Use SLO and Error Budget to Manage Service Risks
We strive to build highly available and reliable services while also emphasizing rapid iteration and continuous deployment as key aspects of product development. We opt to use SLOs (Service Level Objective) and error budget for risk management. SLOs can be co-determined by the product owner(s) and the service builders & operators. The error budget should be monitored and enforced by the monitoring infrastructure. Once the budget is reached, the service owners should be more reluctant or even reject to accept risky code artifacts until the budget gets reset.
Request RRA for New Content Integrations
RRA (Rapid Risk Assessment) is the recommended process for service builders to perform a standardized lightweight risk assessment for the service or the feature of interest. Since Merino is a user-facing consumer service, we shall take extra caution for user security and the related risks. We have agreed with the Security Assurance team that we’d request an RRA (by following the RRA instructions) for every new content integration (e.g.
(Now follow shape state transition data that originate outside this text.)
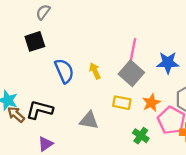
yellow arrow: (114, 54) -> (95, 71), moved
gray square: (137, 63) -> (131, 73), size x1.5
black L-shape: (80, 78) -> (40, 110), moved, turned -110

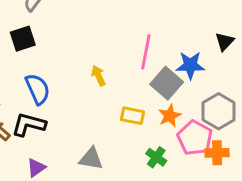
blue semicircle: (64, 71) -> (38, 89), moved
gray square: (131, 73) -> (167, 83), moved
gray triangle: (89, 120) -> (91, 159), moved

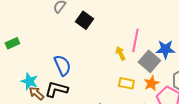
black square: (23, 39) -> (84, 20), moved, turned -36
yellow arrow: (98, 76) -> (120, 53), moved

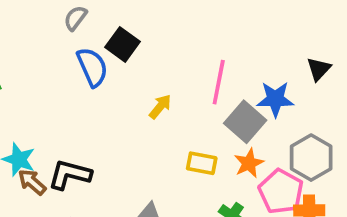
yellow arrow: (120, 53) -> (160, 107), moved, turned 64
blue semicircle: (62, 65) -> (92, 67), moved

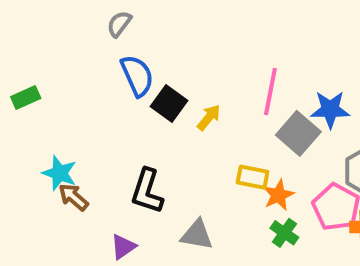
black square: (123, 44) -> (169, 103), moved
orange star: (249, 163) -> (278, 195), moved
black L-shape: (70, 175) -> (147, 191), moved, turned -87

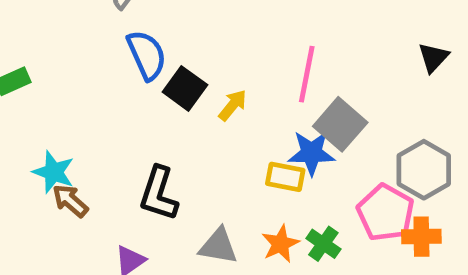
blue star: (330, 109) -> (312, 153), moved
orange star: (278, 195) -> (280, 244), moved

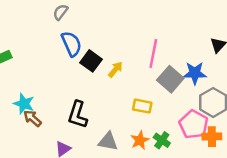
blue star: (312, 153) -> (195, 73), moved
AccuWeather) or content storage (e.g. Elasticsearch) for Merino.
Testing for Productivity & Reliability
We value testing as a mechanism of establishing feedback loops for service development, design, and release. As developers add new changes to the project, thorough and effective testing reduces uncertainty and generates short feedback loops, accelerating development, release, and regression resolution. Testing also helps reduce the potential decrease in reliability from each change. To materialize those merits for Merino, we have designed the Merino Test Strategy and fulfilled it with adequate tests. We anticipate the cross-functional team to adhere to the strategy and evolve it to better support the project over time.
Aim for Simplicity
We prioritize simple and conventional solutions in all aspects of development, from system design, to API specs, to code. We prefer mature, battle-tested technologies over complex, cutting-edge alternatives. At the same time, we know that Merino can always get better, and we welcome ideas from everyone. If you’ve got a new approach in mind, share it with the team or propose an Architectural Decision Record (ADR).
Blame-free Culture
While we strive to make Merino a highly reliable service, things would still go wrong regardless of how much care we take. Code errors, misconfigurations, operational glitches, to name a few. We opt for a blame-free culture to ease the mental stress when individuals are encouraged to take on more activities & responsibilities, especially before they gain familiarity around the tasks. We believe that learning from mistakes and incorporating the learned experience into processes to avoid repeating the same mistakes is more constructive and useful than putting someone on center stage. With a blame-free culture and proper risk management processes in place, the average cost of failures should be more tolerable within the error budget boundary. Who would be afraid of making mistakes?
Have Fun
Last but not least. Let’s make Merino a fun project to work with!